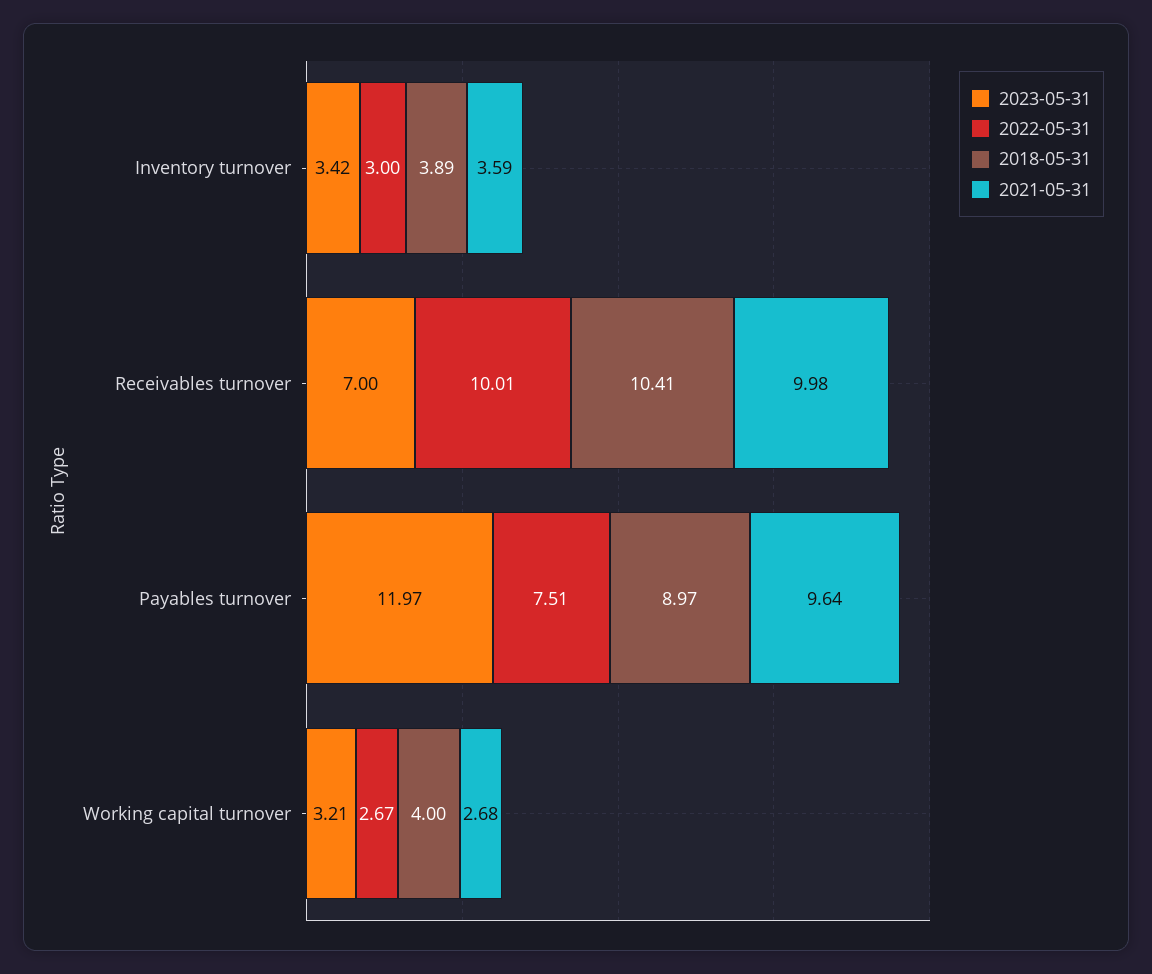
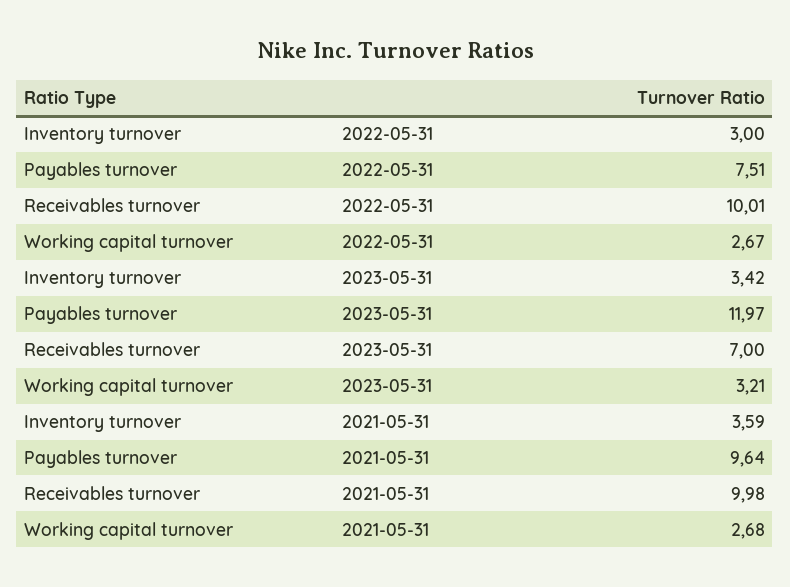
2018-05-31, Inventory turnover: 3.89 -> none
2018-05-31, Receivables turnover: 10.41 -> none
2018-05-31, Payables turnover: 8.97 -> none
2018-05-31, Working capital turnover: 4 -> none

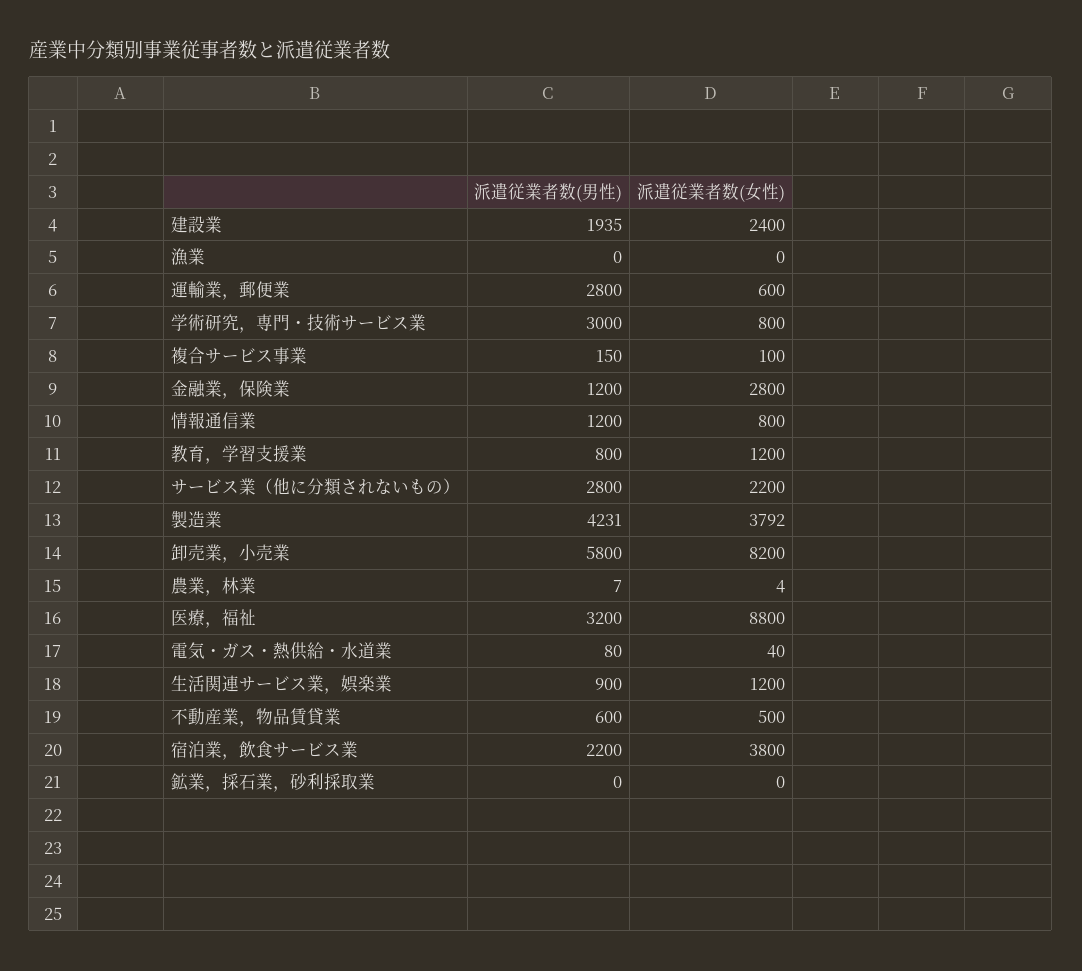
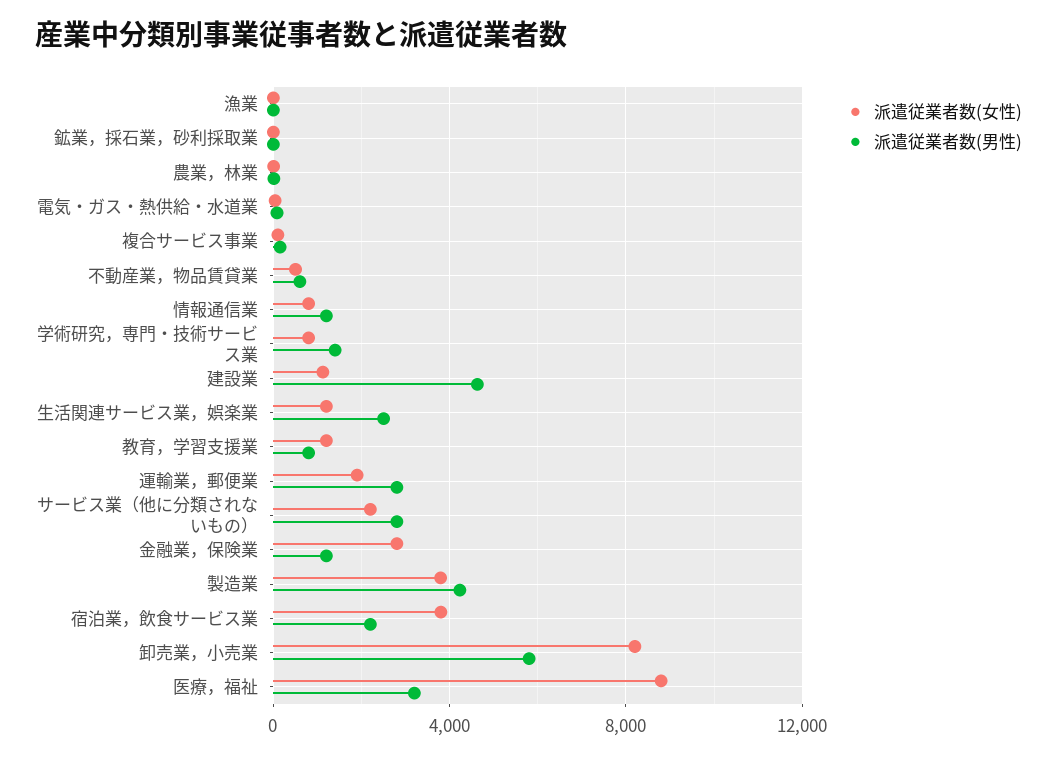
派遣従業者数(男性), 建設業: 1935 -> 4500
派遣従業者数(女性), 建設業: 2400 -> 1000
派遣従業者数(女性), 運輸業，郵便業: 600 -> 2000
派遣従業者数(男性), 学術研究，専門・技術サービス業: 3000 -> 1500
派遣従業者数(男性), 生活関連サービス業，娯楽業: 900 -> 2500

» WHAT IS BEING ASKED
Set down the records again exactly as they appear, leaving each picture behind.

» SOLUTION FOR THIS PROBLEM
2018-05-31, Inventory turnover: 3.89 -> none
2018-05-31, Receivables turnover: 10.41 -> none
2018-05-31, Payables turnover: 8.97 -> none
2018-05-31, Working capital turnover: 4 -> none

派遣従業者数(男性), 建設業: 1935 -> 4500
派遣従業者数(女性), 建設業: 2400 -> 1000
派遣従業者数(女性), 運輸業，郵便業: 600 -> 2000
派遣従業者数(男性), 学術研究，専門・技術サービス業: 3000 -> 1500
派遣従業者数(男性), 生活関連サービス業，娯楽業: 900 -> 2500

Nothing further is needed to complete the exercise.